§ **PROMPT**:
From top to bottom, print the listing word for word and skip any pictures it contains.

§ **DATA EXTRACT**:

==========

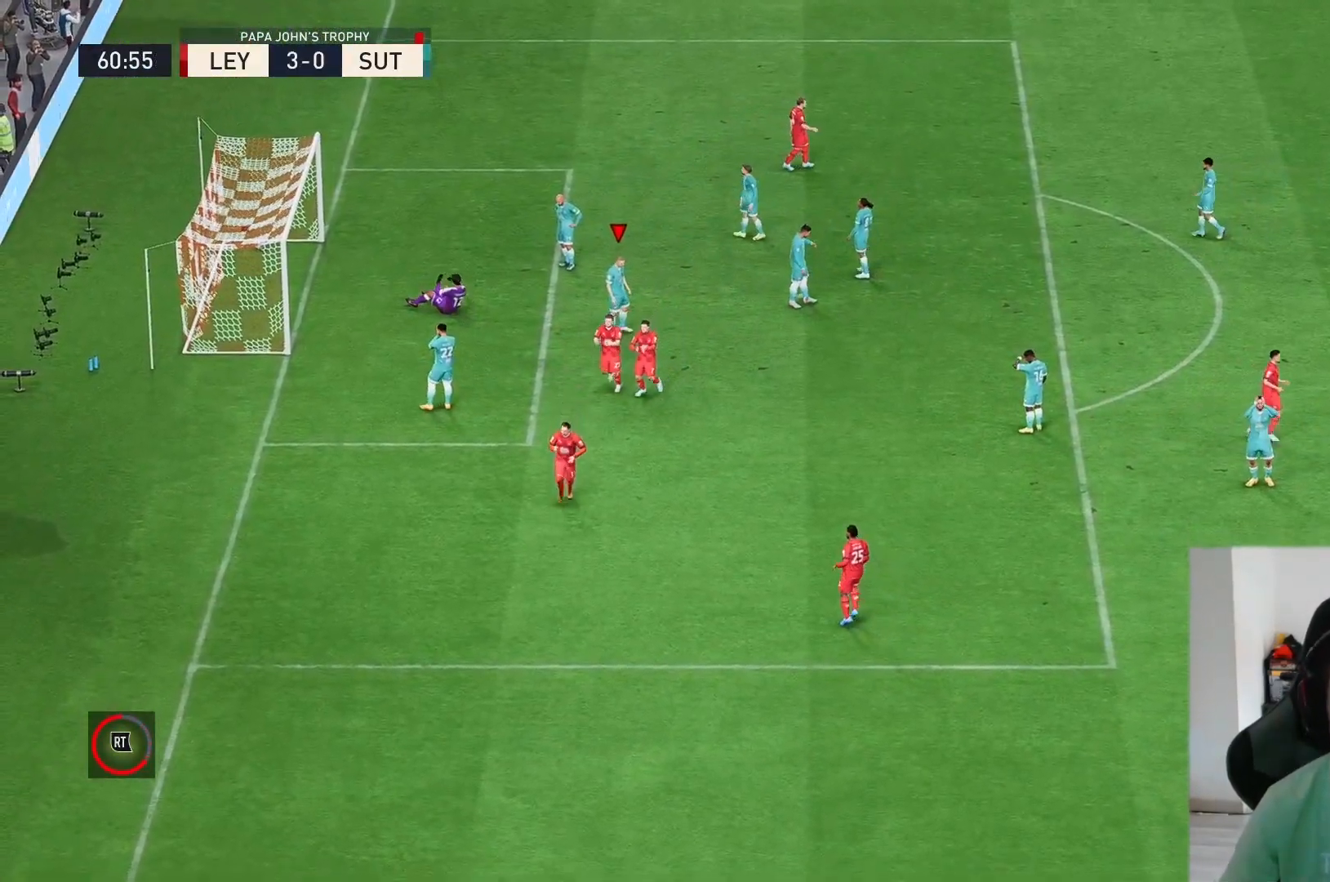
{"buttons": [], "left_stick": "center", "right_stick": "center", "events": []}
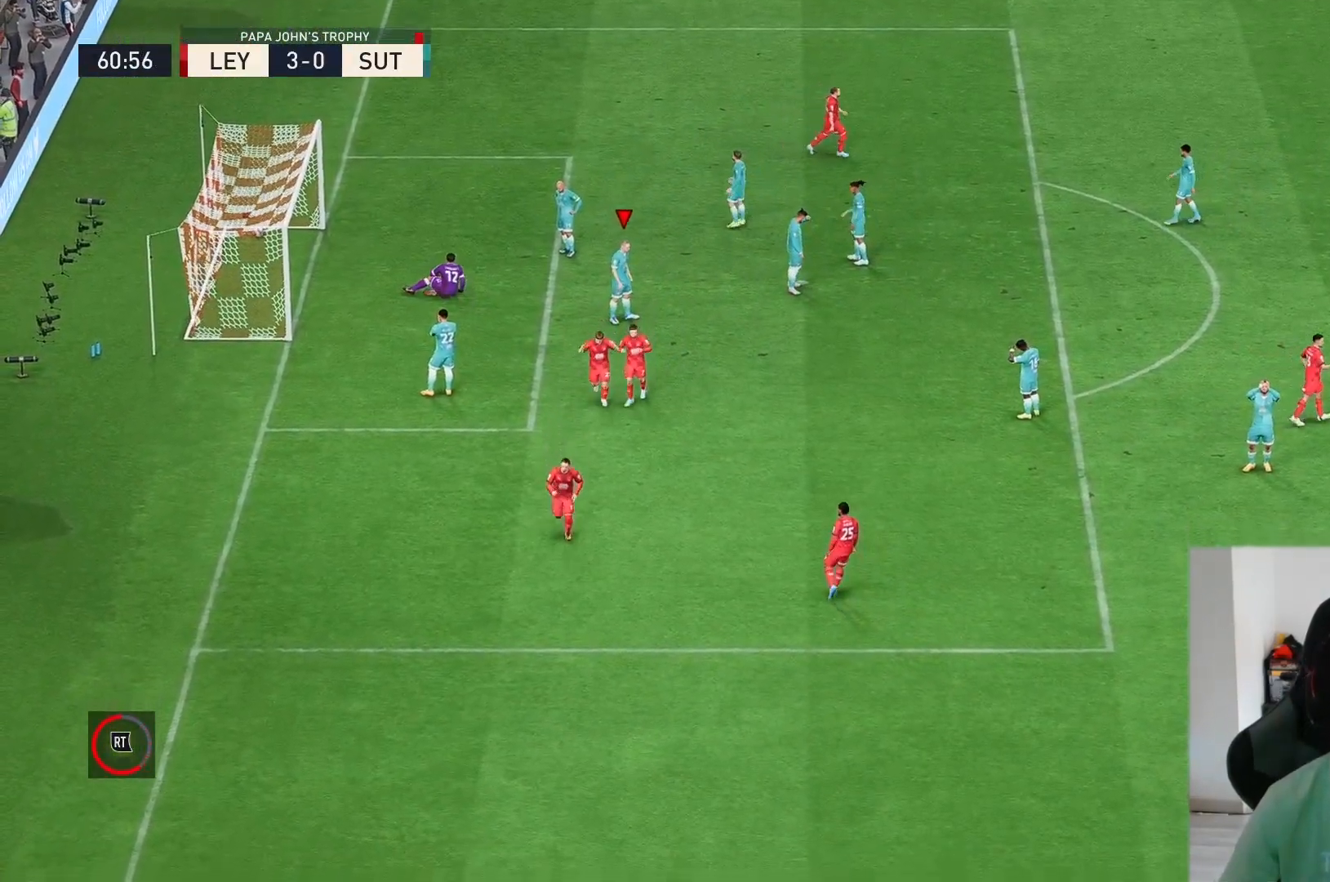
{"buttons": [], "left_stick": "center", "right_stick": "center", "events": []}
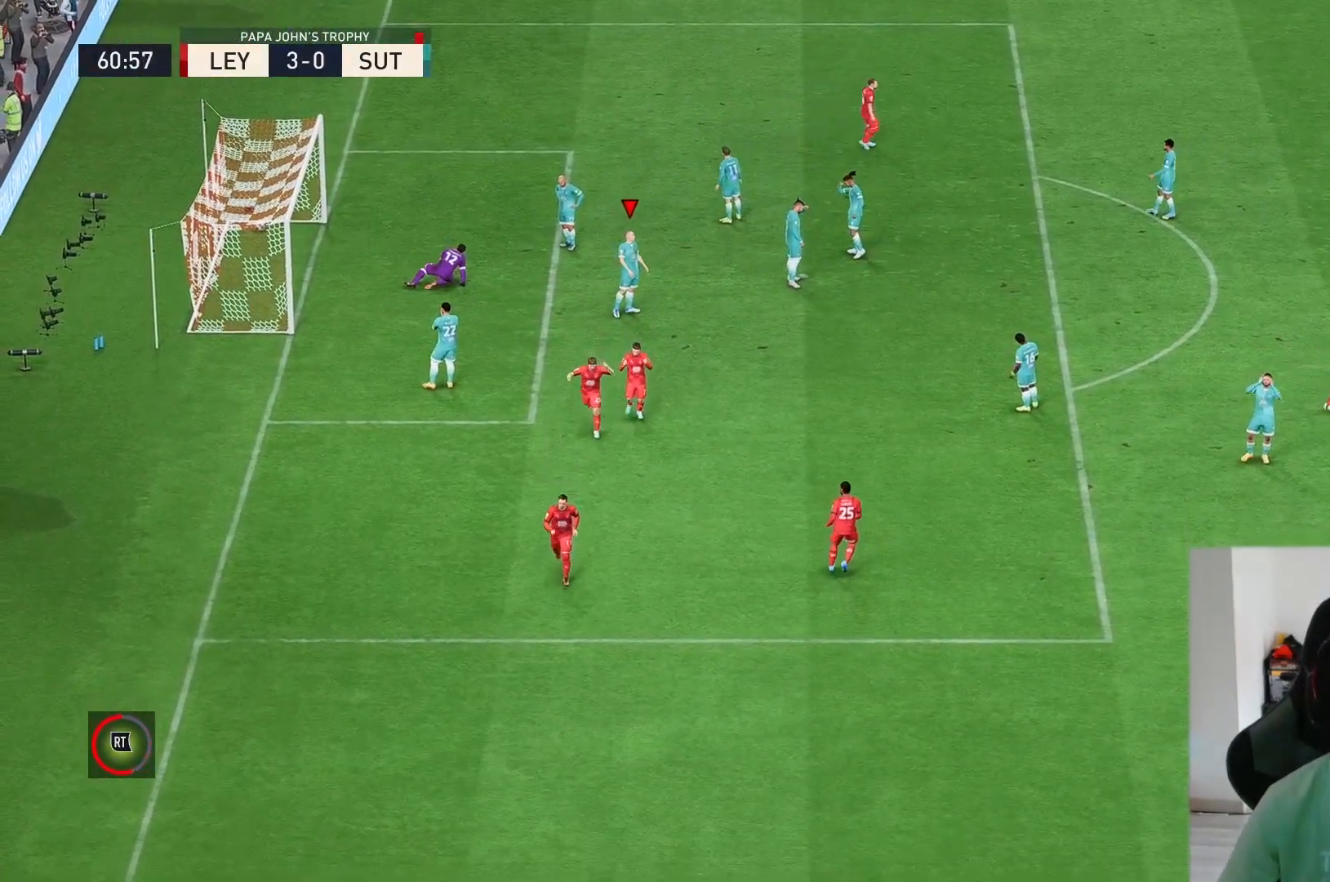
{"buttons": [], "left_stick": "center", "right_stick": "center", "events": []}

==========

§ **ANSWER FOR THIS EXERCISE**:
{"buttons": [], "left_stick": "center", "right_stick": "center", "events": []}
{"buttons": [], "left_stick": "center", "right_stick": "center", "events": []}
{"buttons": [], "left_stick": "center", "right_stick": "center", "events": []}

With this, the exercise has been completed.